List every line in the entries below that contains the string "cfusion", matching case exactly.

- **Source records**
——————
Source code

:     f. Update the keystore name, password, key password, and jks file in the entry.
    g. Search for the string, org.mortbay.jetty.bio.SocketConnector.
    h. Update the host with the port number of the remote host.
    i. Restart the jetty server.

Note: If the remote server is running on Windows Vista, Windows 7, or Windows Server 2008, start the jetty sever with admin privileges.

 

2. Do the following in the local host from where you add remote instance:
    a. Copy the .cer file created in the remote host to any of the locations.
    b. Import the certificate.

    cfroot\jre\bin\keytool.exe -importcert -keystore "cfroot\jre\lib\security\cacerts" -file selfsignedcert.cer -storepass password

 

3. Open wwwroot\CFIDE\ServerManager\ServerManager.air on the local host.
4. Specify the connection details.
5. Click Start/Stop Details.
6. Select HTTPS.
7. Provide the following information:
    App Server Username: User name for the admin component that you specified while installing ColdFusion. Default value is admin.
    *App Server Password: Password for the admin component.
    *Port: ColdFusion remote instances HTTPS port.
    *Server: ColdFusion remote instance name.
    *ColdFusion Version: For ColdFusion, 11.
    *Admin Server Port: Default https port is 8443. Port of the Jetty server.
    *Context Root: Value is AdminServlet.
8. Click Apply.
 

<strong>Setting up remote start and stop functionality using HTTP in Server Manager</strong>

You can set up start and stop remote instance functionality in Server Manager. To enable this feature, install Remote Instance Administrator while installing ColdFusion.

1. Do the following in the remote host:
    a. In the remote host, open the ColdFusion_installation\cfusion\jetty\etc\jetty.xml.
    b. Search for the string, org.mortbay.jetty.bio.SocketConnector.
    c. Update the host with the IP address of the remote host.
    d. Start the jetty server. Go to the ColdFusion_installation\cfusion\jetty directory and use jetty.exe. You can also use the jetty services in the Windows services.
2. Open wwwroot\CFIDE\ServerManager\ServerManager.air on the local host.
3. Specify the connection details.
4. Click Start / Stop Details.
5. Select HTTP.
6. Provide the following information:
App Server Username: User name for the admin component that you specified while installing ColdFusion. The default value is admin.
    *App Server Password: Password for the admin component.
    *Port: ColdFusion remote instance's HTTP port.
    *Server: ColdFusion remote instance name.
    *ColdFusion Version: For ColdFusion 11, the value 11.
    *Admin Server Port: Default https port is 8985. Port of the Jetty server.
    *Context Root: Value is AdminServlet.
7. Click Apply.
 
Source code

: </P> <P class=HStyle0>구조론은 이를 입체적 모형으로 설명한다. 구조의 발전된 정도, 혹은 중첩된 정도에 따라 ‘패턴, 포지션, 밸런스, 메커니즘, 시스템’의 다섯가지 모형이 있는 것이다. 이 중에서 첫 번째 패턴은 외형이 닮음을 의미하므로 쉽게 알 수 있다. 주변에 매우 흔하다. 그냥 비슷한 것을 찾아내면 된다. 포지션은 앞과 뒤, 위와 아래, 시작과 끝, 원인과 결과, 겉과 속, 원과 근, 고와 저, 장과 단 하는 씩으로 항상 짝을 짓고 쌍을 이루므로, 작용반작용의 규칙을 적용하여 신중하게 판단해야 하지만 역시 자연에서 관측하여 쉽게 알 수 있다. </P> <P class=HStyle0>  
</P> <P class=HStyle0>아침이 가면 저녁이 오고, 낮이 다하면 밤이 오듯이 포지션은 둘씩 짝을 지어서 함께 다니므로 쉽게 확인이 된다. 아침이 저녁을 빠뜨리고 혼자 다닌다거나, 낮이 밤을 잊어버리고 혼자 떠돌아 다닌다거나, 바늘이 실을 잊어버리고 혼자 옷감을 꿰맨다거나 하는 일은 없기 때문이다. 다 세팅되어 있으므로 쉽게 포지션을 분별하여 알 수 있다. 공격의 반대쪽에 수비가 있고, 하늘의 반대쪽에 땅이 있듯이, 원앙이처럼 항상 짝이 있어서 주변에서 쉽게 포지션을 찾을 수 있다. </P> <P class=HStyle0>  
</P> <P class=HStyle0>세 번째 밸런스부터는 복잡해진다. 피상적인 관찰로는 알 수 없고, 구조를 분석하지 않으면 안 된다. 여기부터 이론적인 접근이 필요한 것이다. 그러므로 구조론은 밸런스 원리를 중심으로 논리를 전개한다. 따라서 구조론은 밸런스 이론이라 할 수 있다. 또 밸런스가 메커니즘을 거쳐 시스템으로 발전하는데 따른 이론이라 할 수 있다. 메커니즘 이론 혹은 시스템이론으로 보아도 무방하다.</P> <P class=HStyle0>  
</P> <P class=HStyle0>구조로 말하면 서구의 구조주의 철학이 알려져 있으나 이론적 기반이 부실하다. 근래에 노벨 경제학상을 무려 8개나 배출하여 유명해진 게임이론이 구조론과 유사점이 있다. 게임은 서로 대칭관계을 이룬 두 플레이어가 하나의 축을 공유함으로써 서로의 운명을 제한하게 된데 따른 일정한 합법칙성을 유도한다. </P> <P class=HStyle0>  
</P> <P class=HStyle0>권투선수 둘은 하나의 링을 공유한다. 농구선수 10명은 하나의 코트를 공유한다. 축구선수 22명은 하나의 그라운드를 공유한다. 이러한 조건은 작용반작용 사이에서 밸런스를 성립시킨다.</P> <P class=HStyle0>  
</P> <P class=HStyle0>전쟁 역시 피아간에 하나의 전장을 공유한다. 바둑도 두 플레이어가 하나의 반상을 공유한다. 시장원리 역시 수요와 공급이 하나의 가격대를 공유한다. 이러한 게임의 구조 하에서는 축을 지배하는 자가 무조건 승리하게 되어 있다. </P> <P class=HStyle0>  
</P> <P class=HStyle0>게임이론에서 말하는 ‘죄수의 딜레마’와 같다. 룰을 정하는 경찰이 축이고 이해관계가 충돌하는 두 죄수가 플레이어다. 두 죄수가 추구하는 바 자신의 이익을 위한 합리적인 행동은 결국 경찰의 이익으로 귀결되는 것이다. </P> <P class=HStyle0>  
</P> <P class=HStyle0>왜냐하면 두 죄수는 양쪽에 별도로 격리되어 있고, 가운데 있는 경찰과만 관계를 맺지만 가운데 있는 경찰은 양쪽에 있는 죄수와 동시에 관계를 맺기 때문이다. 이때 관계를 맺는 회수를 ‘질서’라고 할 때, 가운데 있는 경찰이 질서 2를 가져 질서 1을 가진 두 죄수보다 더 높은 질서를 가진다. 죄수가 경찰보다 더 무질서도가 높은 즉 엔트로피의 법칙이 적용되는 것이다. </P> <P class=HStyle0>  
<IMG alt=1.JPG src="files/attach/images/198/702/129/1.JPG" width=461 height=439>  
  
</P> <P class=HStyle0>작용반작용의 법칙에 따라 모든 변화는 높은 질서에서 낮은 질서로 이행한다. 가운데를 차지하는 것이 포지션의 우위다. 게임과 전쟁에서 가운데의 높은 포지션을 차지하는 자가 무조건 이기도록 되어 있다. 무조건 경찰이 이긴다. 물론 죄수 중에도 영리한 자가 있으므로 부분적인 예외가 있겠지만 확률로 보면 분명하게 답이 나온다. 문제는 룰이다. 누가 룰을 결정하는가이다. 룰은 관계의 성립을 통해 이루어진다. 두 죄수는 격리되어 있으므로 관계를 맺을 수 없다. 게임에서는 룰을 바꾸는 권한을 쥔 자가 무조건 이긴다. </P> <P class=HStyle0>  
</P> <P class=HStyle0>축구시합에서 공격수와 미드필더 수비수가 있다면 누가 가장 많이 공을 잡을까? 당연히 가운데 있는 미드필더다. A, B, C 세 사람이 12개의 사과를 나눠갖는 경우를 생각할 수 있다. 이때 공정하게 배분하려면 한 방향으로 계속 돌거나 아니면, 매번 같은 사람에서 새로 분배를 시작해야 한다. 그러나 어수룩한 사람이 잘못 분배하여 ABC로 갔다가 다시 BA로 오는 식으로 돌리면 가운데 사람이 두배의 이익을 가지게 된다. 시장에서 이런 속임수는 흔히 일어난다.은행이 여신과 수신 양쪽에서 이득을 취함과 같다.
——————
- **Exercise output**
    a. In the remote host, open the ColdFusion_installation\cfusion\jetty\etc\jetty.xml.
    d. Start the jetty server. Go to the ColdFusion_installation\cfusion\jetty directory and use jetty.exe. You can also use the jetty services in the Windows services.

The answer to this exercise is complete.